* [Instructions for the task] Take the line that has "left shoulder: (590, 400, 15)" and all the lines that come after it in the records, and write them out again exactly. Add no other line.

Top of Data under study

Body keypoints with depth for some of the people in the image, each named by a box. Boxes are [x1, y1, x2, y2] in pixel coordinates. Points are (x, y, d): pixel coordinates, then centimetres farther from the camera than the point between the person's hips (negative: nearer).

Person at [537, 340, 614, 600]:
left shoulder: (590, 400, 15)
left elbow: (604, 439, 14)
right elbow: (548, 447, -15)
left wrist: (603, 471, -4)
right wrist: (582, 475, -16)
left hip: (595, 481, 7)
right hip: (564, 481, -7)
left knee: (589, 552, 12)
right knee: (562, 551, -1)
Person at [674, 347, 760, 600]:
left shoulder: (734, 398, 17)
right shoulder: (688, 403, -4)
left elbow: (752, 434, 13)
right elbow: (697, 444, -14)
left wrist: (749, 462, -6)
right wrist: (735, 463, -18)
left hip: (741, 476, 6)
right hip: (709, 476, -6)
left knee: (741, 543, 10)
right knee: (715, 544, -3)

Bottom of Data under study

* [Answer section]
left shoulder: (590, 400, 15)
left elbow: (604, 439, 14)
right elbow: (548, 447, -15)
left wrist: (603, 471, -4)
right wrist: (582, 475, -16)
left hip: (595, 481, 7)
right hip: (564, 481, -7)
left knee: (589, 552, 12)
right knee: (562, 551, -1)
Person at [674, 347, 760, 600]:
left shoulder: (734, 398, 17)
right shoulder: (688, 403, -4)
left elbow: (752, 434, 13)
right elbow: (697, 444, -14)
left wrist: (749, 462, -6)
right wrist: (735, 463, -18)
left hip: (741, 476, 6)
right hip: (709, 476, -6)
left knee: (741, 543, 10)
right knee: (715, 544, -3)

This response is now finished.